1963 schreitet Fritz Föttinger erstmals das Klassenzimmer ab. 53 Schüler wollen unterrichtet werden. In Deutsch, Mathematik, Sachkunde, Religion und Werken. Föttinger ist der einzige Lehrer. Es gibt nur ein Klassenzimmer. Fünfte bis achte Klasse sitzen beisammen. "Ich war der erste Lehrer, vor dem die Schüler keine Angst mehr hatten", sagt Föttinger.

Die Tafel und der Schrank mit den Stöcken sind lange weg. Heute stehen dort Staffeleien und Werkbänke. Farbkleckse zieren den Boden. Überall hängen, stehen, liegen Bilder und Skulpturen.
Der Lehrer war damals eine öffentliche Person. Wie der Pfarrer und der Bürgermeister. Privatsphäre gab es kaum. Wenn der Dorflehrer Föttinger einmal verschlief, schlich er mit Pantoffeln von der Lehrerwohnung in den Klassenraum. Nur ein Flur und zwei Türen trennten das eine vom anderen. Sich nicht ordentlich angezogen zu haben, bereute Föttinger sofort. "Im Winter war es eiskalt. Hier drin hat man gefroren." Winzige Öfen, die mit Briketts geheizt wurden, schafften es kaum, die großen und spärlich eingerichteten Räume aufzuheizen. Der Wind pfiff durch die undichten Fenster. Warmes Wasser gab es nicht. Auch nicht in der Lehrerwohnung.

Mittlerweile gibt es eine Heizung. Föttinger hat die Räume verkleinert. Hat Wände eingezogen. Die zugigen Fenster abgedichtet. Aber das meiste ist noch so wie damals. Türen, Fenster, Fliesen, Treppengeländer, Holzböden, Fensterläden. Alles 76 Jahre alt. "Optik geht bei uns vor Energiesparen", sagt Inge Föttinger, Fritz Föttingers Frau.

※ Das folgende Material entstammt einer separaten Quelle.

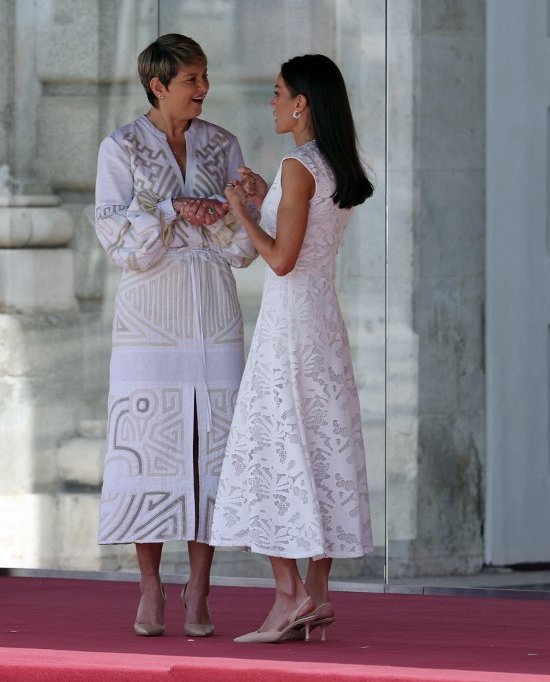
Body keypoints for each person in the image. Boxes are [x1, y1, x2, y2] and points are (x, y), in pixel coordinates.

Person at [93, 33, 257, 639]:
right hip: (150, 317)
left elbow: (245, 248)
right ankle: (149, 586)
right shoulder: (121, 146)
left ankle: (201, 588)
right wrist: (170, 211)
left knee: (210, 446)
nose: (203, 89)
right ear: (158, 85)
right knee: (148, 444)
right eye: (192, 80)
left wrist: (233, 210)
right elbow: (115, 239)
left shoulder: (222, 144)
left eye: (205, 76)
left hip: (213, 310)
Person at [210, 53, 375, 643]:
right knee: (318, 445)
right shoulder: (334, 163)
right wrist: (264, 200)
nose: (273, 102)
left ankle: (290, 595)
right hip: (322, 323)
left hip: (289, 327)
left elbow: (279, 260)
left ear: (302, 102)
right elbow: (302, 240)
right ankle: (318, 597)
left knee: (272, 444)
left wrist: (240, 212)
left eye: (279, 93)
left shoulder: (298, 165)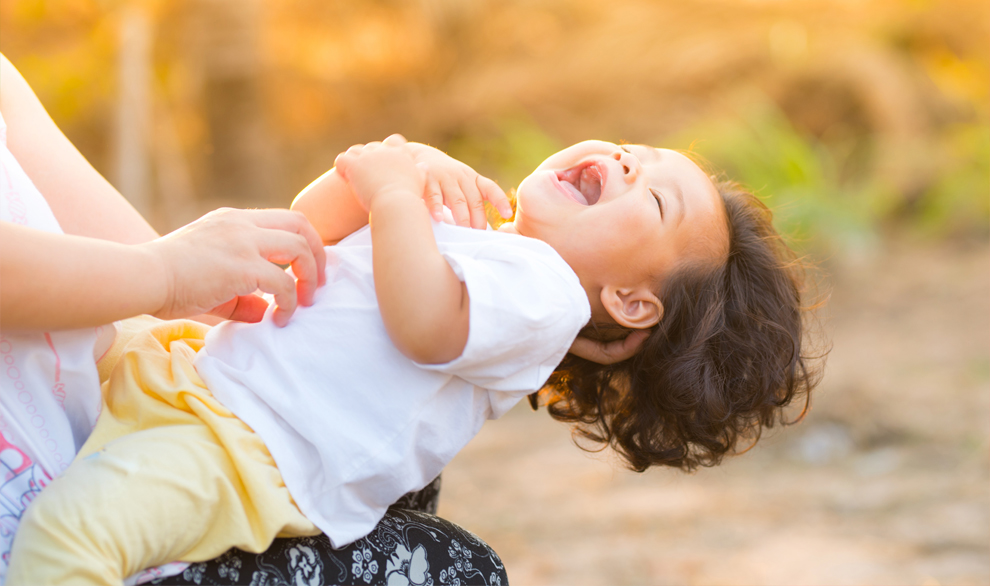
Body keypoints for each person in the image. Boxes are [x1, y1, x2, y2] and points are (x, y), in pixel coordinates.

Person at [7, 130, 822, 585]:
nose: (622, 160)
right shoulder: (480, 230)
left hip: (241, 450)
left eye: (650, 194)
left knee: (73, 541)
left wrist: (399, 196)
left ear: (632, 303)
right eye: (631, 149)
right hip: (195, 380)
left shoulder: (544, 298)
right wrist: (374, 173)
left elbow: (424, 325)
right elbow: (311, 231)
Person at [0, 54, 509, 586]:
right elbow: (165, 268)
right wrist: (167, 272)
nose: (609, 155)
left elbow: (162, 269)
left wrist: (208, 288)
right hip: (49, 506)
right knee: (454, 566)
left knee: (390, 466)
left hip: (103, 399)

Nur neun Jahre unterrichtet Föttinger in Obernsees. 1972 wird die Schule geschlossen. Der Dorflehrer muss nach Hollfeld, später nach Gesees. In der Lehrerwohnung darf er bleiben. In das Klassenzimmer zieht ein Ledermodengeschäft. Tische und Bänke werden entfernt. Als Föttinger das Haus vier Jahre später für 90000 Mark kauft, findet er im Dachboden Urkunden, Zeugnisse und einen alten Bock aus dem Sportunterricht.

"Dieses Haus wirkt", sagt Föttinger. Wer wissen will wie, der muss sich seine Bilder ansehen. Seine Figuren haben kindliche Gesichter. Unvoreingenommen, neugierig, unschuldig. "Manche sagen, ich male Kindermenschen", sagt Föttinger. "Und dieses Haus ist wohl der Grund dafür.